De Dordtse Leerregels III/IV (2)


Roeping en bekering

Trefwoorden: roeping, wedergeboorte, genade

In het vorige artikel over de Dordtse Leerregels (hierna DL) hebben we een begin gemaakt met de uitleg van het eerste deel van hoofdstuk III/IV (artikel 1 t/m 7). Centraal hierin staat de verdorvenheid en zonde van de mens. We hebben gezien wat de remonstranten hierover leerden en hoe de Dordtse synode deze dwalingen heeft veroordeeld door te beschrijven wat Gods Woord hierover leert.

In dit artikel gaan we verder met het tweede deel van hoofdstuk III/IV (artikel 8 t/m 17). Het blijft niet bij onze verdorvenheid en ellende, gelukkig niet! Uit genade roept de Here ons door het evangelie, het is een ernstige roeping. Er is toekomst voor wie zich tot God bekeerd, lees maar mee.

God roept

Alle mensen die het evangelie horen, worden door God geroepen. Deze roeping komt tot ons in de preek die wij horen op zondag, maar ook door het lezen van de Bijbel. Tot alle hoorders komt God met het aanbod van genade. Want God heeft geen lust in de dood van een zondaar, maar daarin dat hij zich bekeert en leeft (Ezechiël 33:11). Ieder wordt opgeroepen tot gehoorzaamheid.

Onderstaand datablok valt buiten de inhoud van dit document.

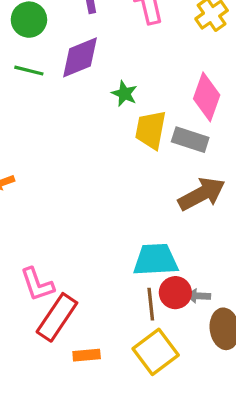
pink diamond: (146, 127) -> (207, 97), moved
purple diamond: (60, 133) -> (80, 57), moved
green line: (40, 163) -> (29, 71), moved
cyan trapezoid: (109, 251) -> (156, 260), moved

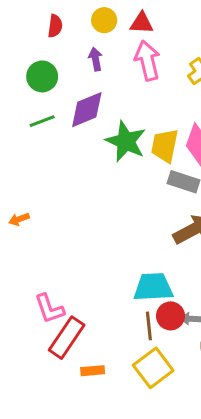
green line: (29, 71) -> (42, 121), turned -35
green star: (124, 94) -> (126, 141), size x1.8
yellow trapezoid: (151, 130) -> (165, 146), moved

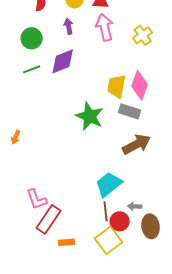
green star: (126, 141) -> (90, 116), moved
orange arrow: (19, 219) -> (16, 137), turned -48
cyan trapezoid: (153, 287) -> (109, 184), turned -36
red circle: (170, 316) -> (120, 221), moved

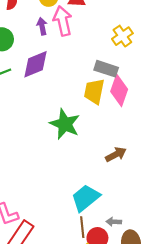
pink arrow: (105, 27) -> (63, 21), moved
gray rectangle: (130, 111) -> (106, 69), moved
brown arrow: (137, 144) -> (116, 154), size x0.7

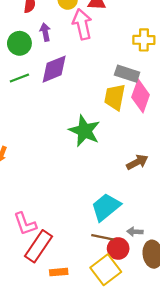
purple arrow: (42, 26) -> (45, 32), moved
yellow cross: (122, 36) -> (144, 40), turned 36
brown line: (82, 227) -> (102, 237), turned -72

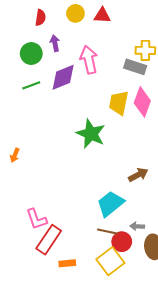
pink arrow: (82, 24) -> (89, 60), moved
gray rectangle: (127, 74) -> (135, 67), moved
brown arrow: (137, 162) -> (138, 175), moved

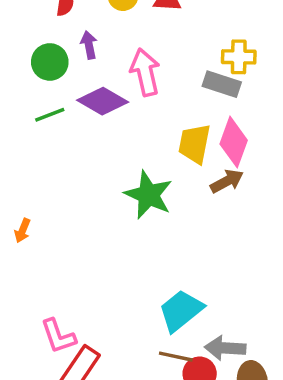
purple diamond: (63, 77) -> (103, 101), turned 52
brown arrow: (138, 175) -> (227, 181), moved
gray arrow: (137, 226) -> (225, 348), size x1.6

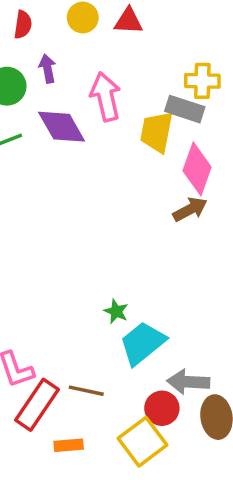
purple diamond: (103, 101) -> (62, 127), turned 30
yellow trapezoid: (194, 144) -> (157, 132), moved
green star: (149, 195) -> (116, 311), moved, size x0.5
brown line: (176, 357) -> (86, 391), moved

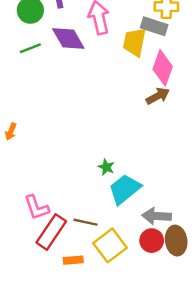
red circle: (162, 408) -> (152, 241), moved
yellow square: (143, 442) -> (110, 245), moved

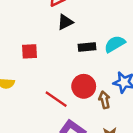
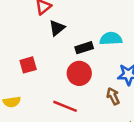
cyan semicircle: (115, 44) -> (111, 39), turned 40
red circle: (84, 86) -> (79, 73), moved

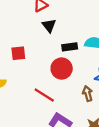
black triangle: (57, 28) -> (49, 26), turned -40

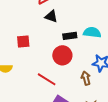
black triangle: (49, 26) -> (51, 16), turned -32

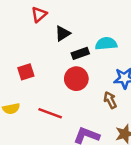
black triangle: (51, 16) -> (63, 33), moved, turned -40
red line: (47, 79) -> (50, 113), moved

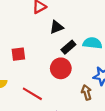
black rectangle: (80, 53) -> (68, 47), turned -32

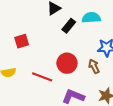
red circle: (61, 68) -> (67, 63), moved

De remonstranten leren wat anders: het aanbod van genade wordt alleen gedaan aan de mensen die het aanvaarden, de uitverkorenen. God zou anders een spel met de mensen spelen. Hij zou de mensen wel roepen, maar het niet echt menen. Zij zeggen dat Gods genade niet meer dan een vriendelijk en vrijblijvend appèl (roep) op de mens is, zodat de mens op gang geholpen wordt om zich te bekeren. Uiteindelijk moet de mens het zelf doen.

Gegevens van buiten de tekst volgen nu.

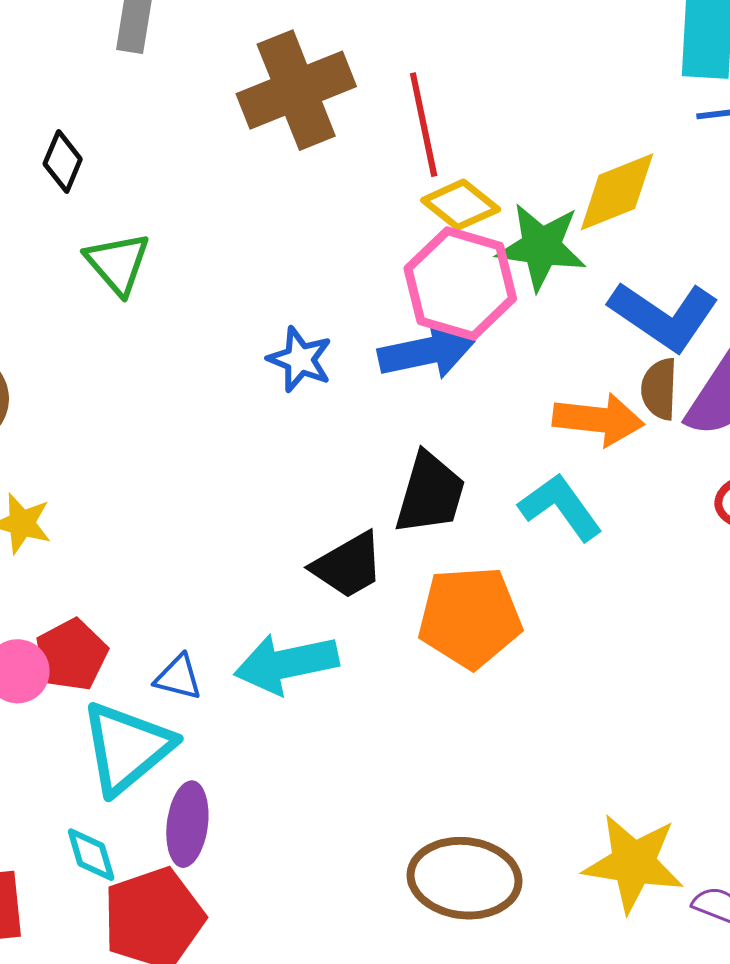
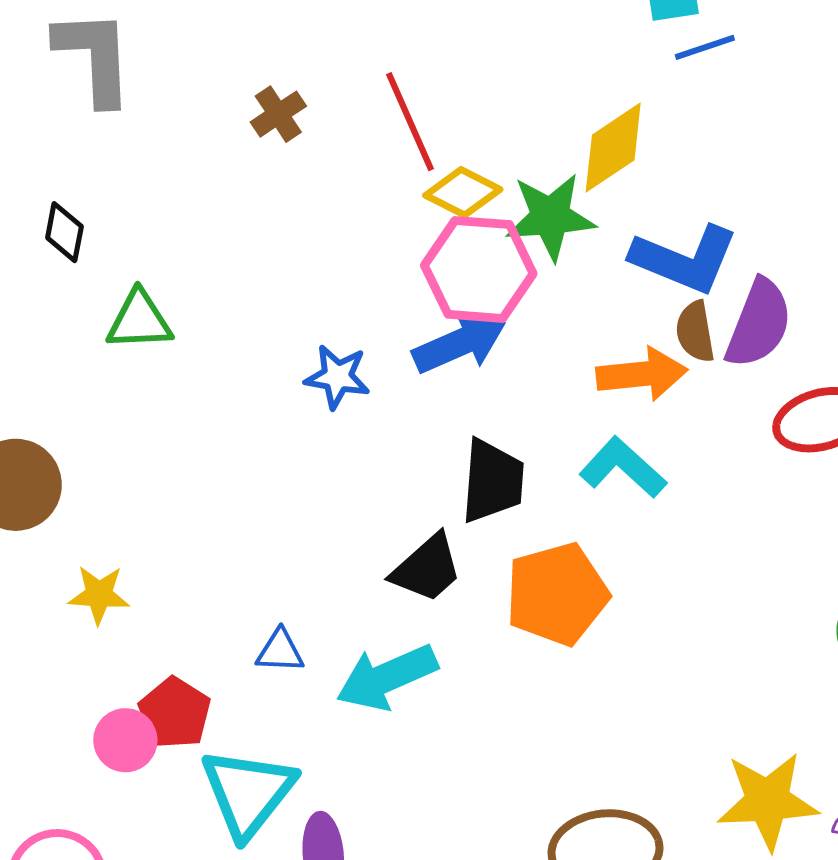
brown cross: (296, 90) -> (278, 114), size x0.5
green triangle: (118, 263) -> (139, 320), turned -40
blue triangle: (178, 677) -> (280, 651), moved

Maar de Bijbel leert ons wat anders, zie bijvoorbeeld Mattheus 22:1-14, waarin Jezus de gelijkenis van het koninklijke bruiloftsmaal vertelt. Gods roeping is geen advies aan de mens. Het aanbod van genade is niet vrijblijvend. Het is geen aanbod dat je zonder gevolgen kunt aannemen of verwerpen, nee, het is volle ernst, zoals de DL zeggen. Een zaak van leven en dood. Want het is God aangenaam dat allen die geroepen worden tot Hem komen, zodat zij de rust voor hun ziel en het eeuwige leven mogen ontvangen (Mattheüs 11:28-29).

Wie antwoordt?

De roeping van God heeft verschillende uitwerkingen (art. 9 en 10). Artikel 9 handelt over de mensen die wel geroepen worden maar niet komen. Zij worden niet bekeerd. De remonstranten zeggen dat dit de schuld van God is. Maar het is de schuld van de mens zelf. God heeft de mens zijn verantwoordelijkheid na de zondeval laten behouden. Wil de mens niet luisteren, dan is hij daarvoor zelf aansprakelijk.

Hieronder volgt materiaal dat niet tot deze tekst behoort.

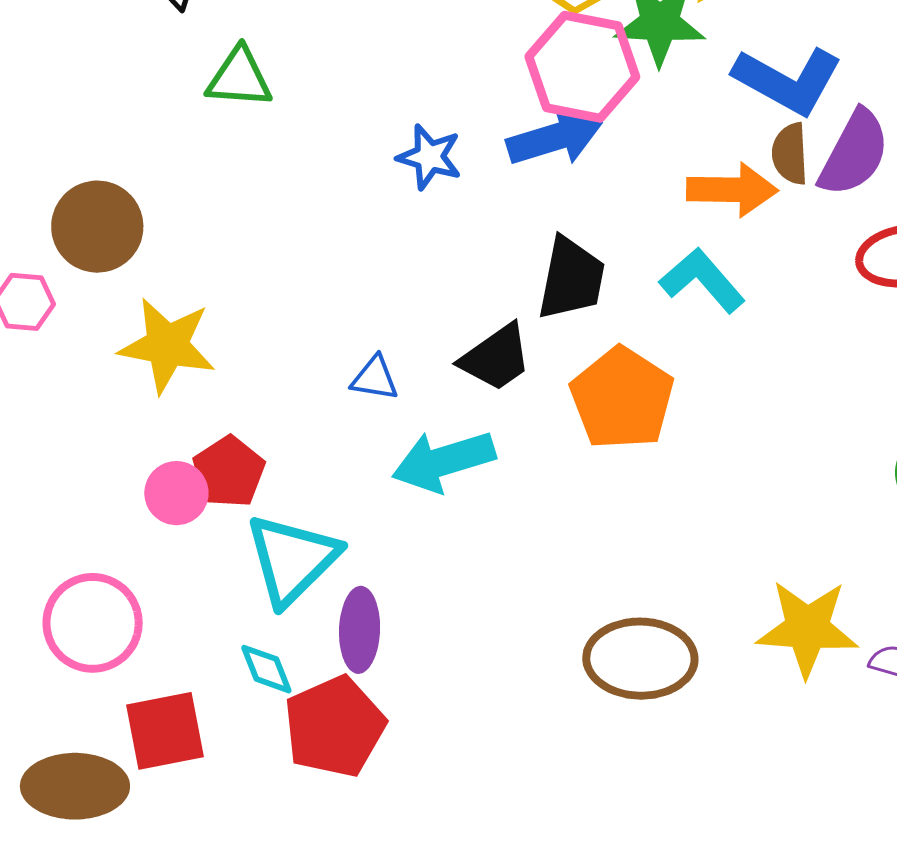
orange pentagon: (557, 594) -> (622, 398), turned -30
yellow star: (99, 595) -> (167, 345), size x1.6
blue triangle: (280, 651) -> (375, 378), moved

De Here Jezus maakt in de gelijkenis van de zaaier duidelijk dat veel hoorders van het evangelie niet gehoorzamen en uiteindelijk nee zeggen tegen God, lees maar eens in Mattheüs 13:18-23. Er zijn mensen die achteloos zijn en het Woord niet aannemen. Anderen nemen het wel aan, maar laten het niet toe in hun hart, waardoor zij zich er weer van afkeren. Weer anderen verstikken het Woord onder de zorgen en rijkdom van de wereld, waardoor het geen vrucht draagt.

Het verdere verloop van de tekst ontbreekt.